Memphis Congressman Steve Cohen signed on to co-sponsor a bill that, while not exactly legalizing marijuana, would end the federal crackdown on pot, allowing states to choose whether to regulate, tax or ban pot altogether. The introduction of the bill comes just a week after the 40th anniversary of Richard Nixon officially declaring "The War on Drugs." We all know how successful that was.
The fact that progressive Democratic congressmen like Cohen and Barney Frank (Mass.) are teaming up with Republican Ron Paul of Texas seems to confirm the old adage that politics makes strange bedfellows, but it's not all that surprising, given Paul's Libertarian roots. Even less surprising is that Cohen would sign on to the bill.

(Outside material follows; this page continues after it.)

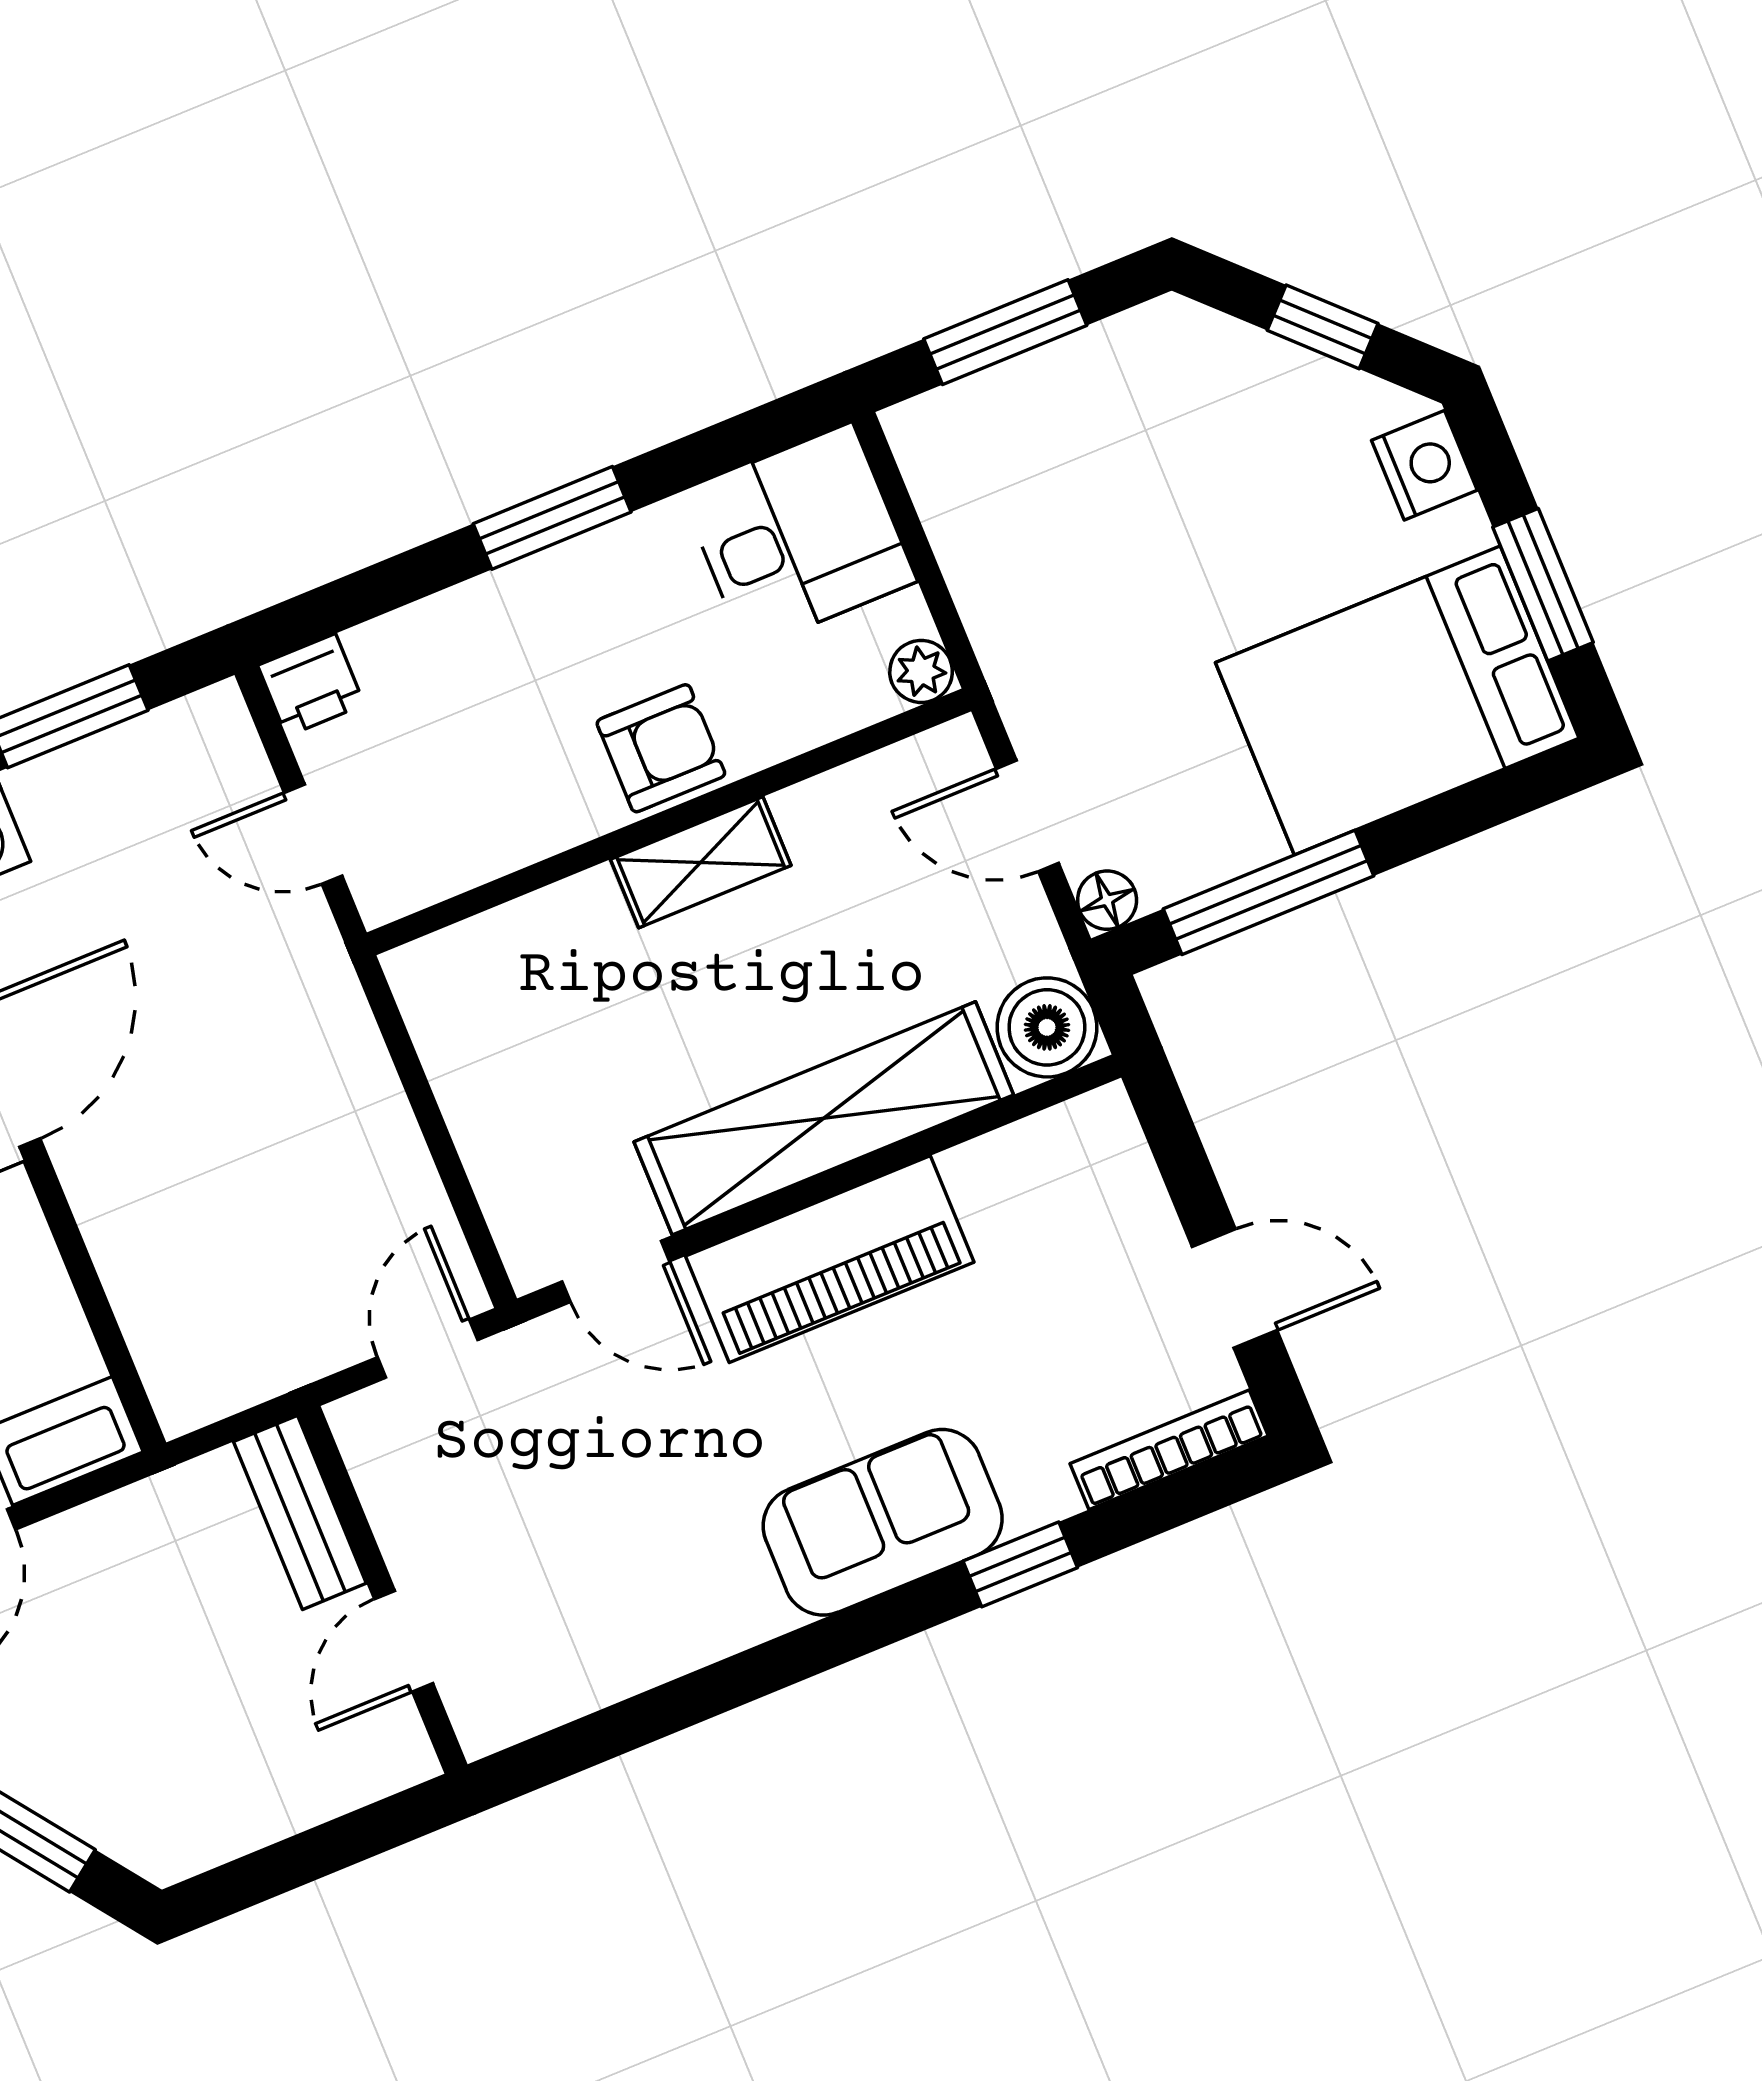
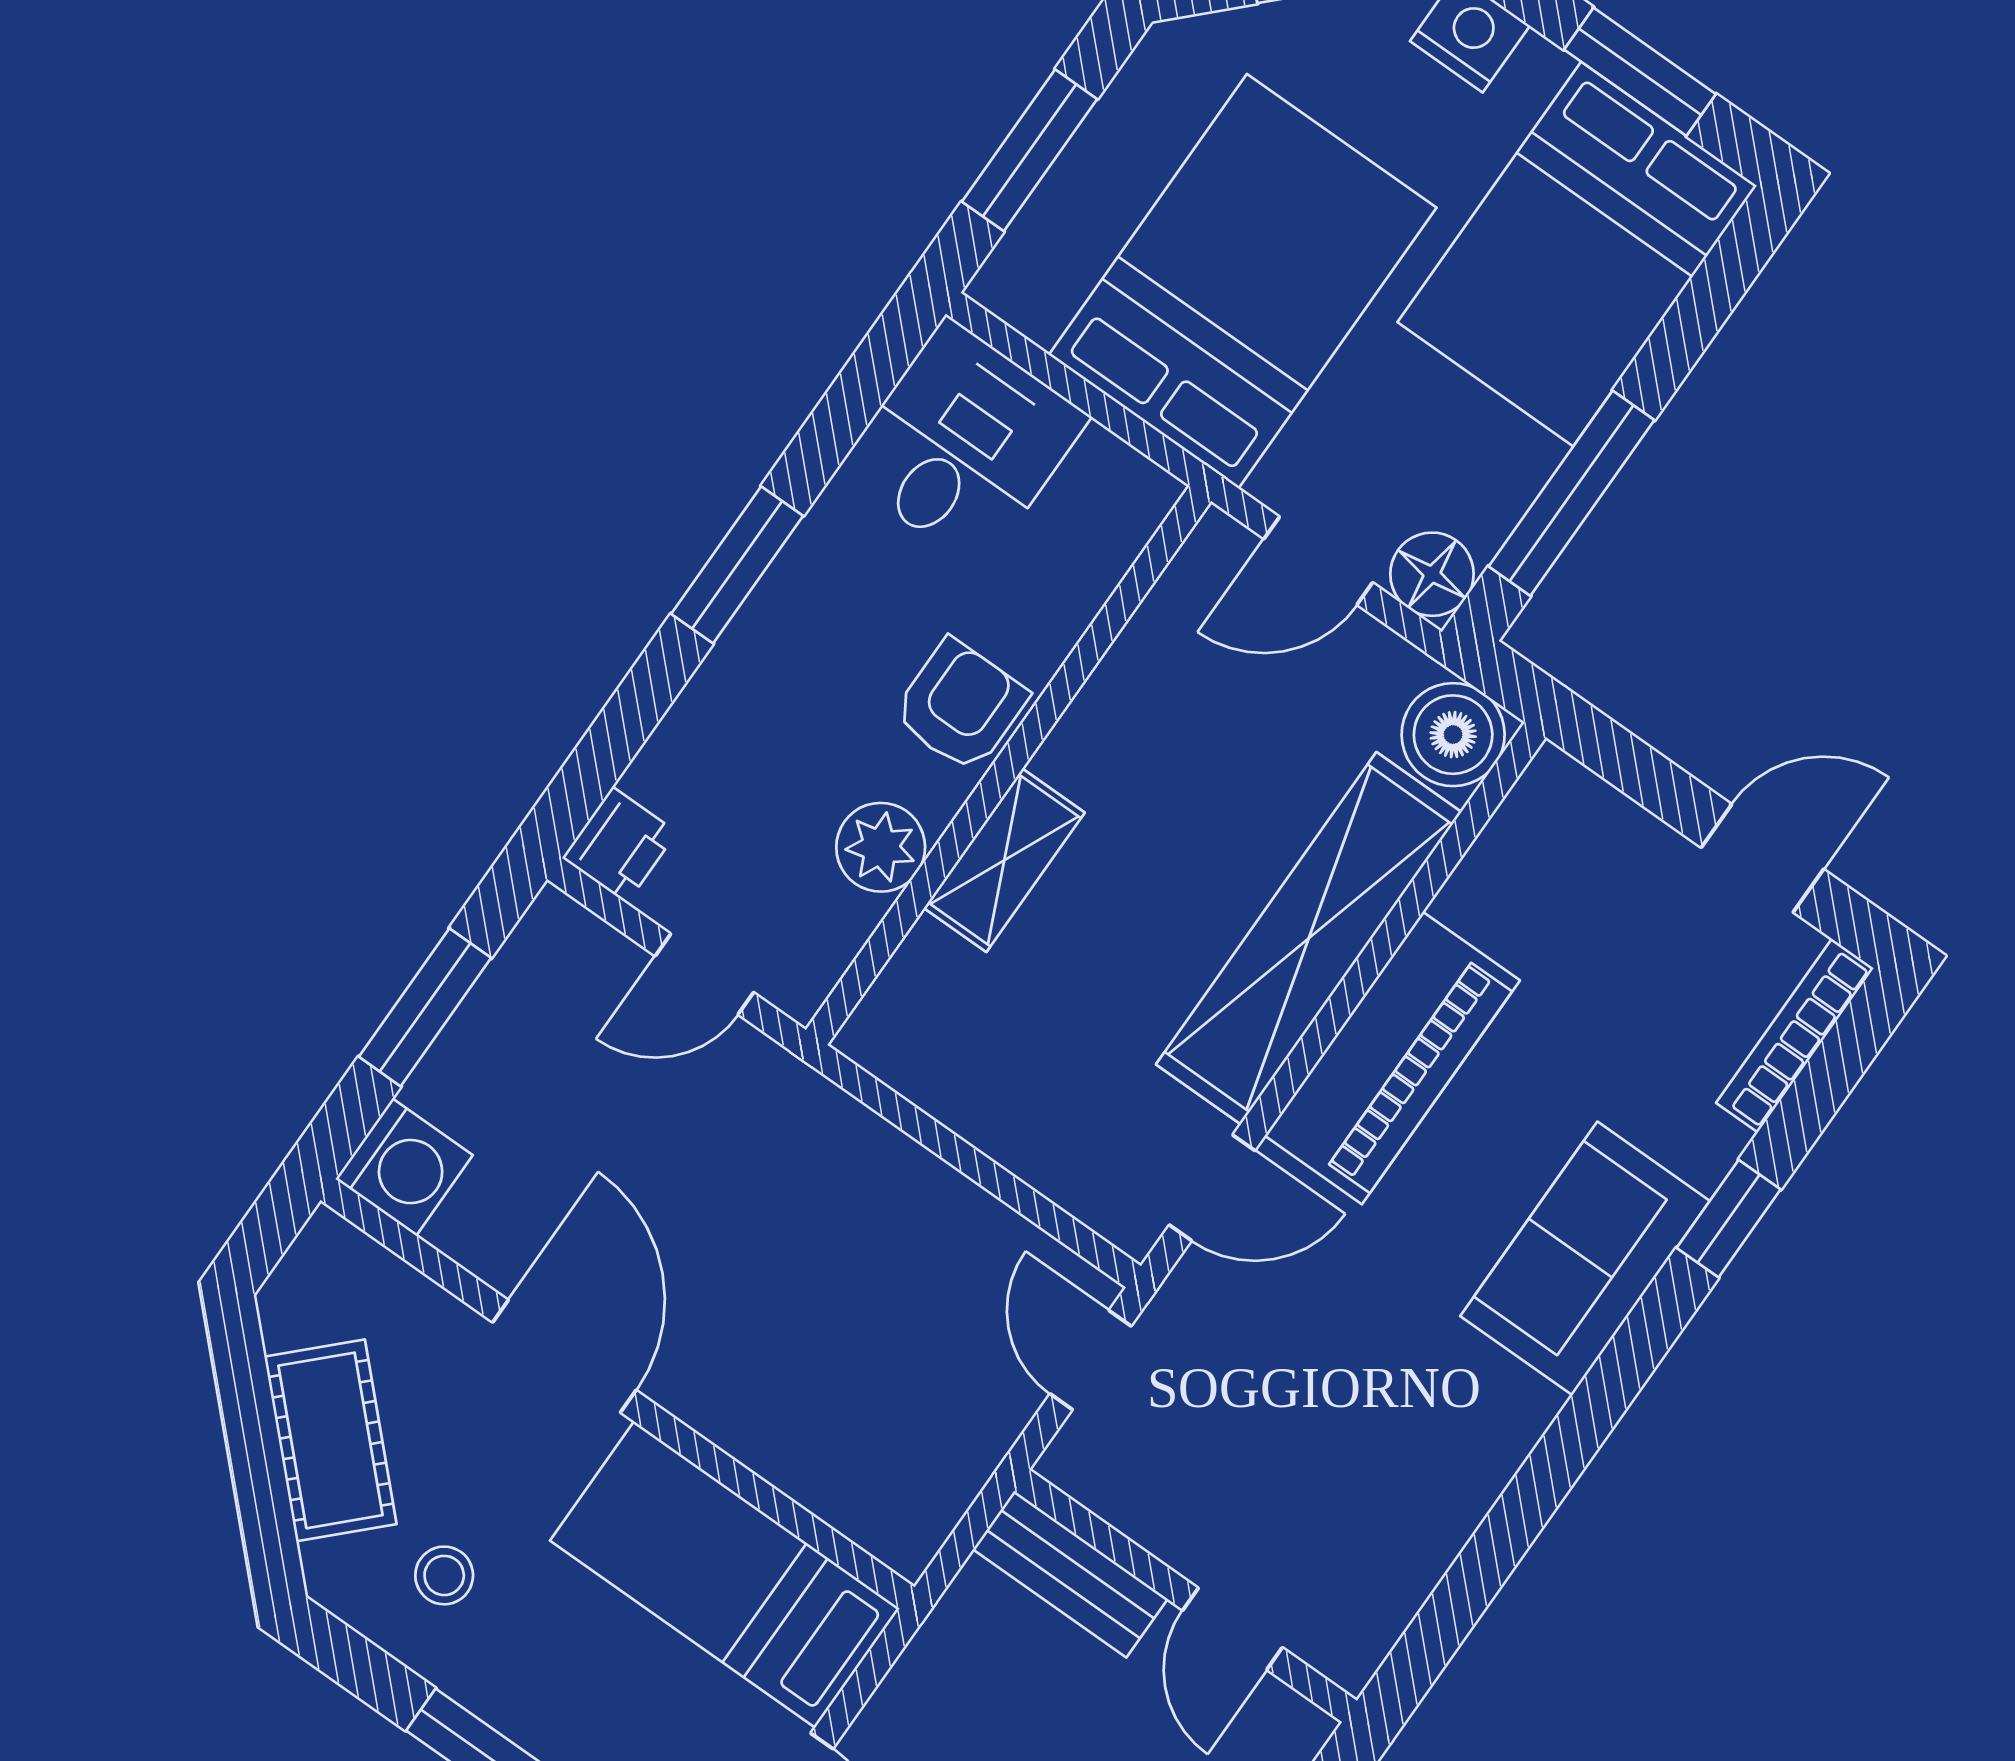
bed: (1111, 549) -> (1243, 281), added
plant: (921, 671) -> (881, 847), moved, width x1.38, depth x1.38
shelving: (701, 862) -> (1004, 860), moved
floor lamp: (1107, 900) -> (1432, 574), width x1.37, depth x1.37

After all, Cohen was at the center of an infamous 1997 pot-smoking incident reported in the Scene:
Cohen is, in fact, so comfortable among journalists that he has been known to step out on the porch and smoke a joint with a group of them at a private party. The easy inference is either that he doesn’t care what the press knows about his habits or that, because they’re doing it too, he figures they’ll never write about it. “It’s a generational thing,” Cohen says of the pot smoking. “I don’t do it very often.”
Of course, the incident was infamous mostly because the reefer-huffing in question took place at a going-away party for a Scene staffer, leaving a bit of egg on our glorious face. (Well, not my glorious face. I started at the paper three months after the incident, so my hands are clean! At least regarding that particular gaffe.)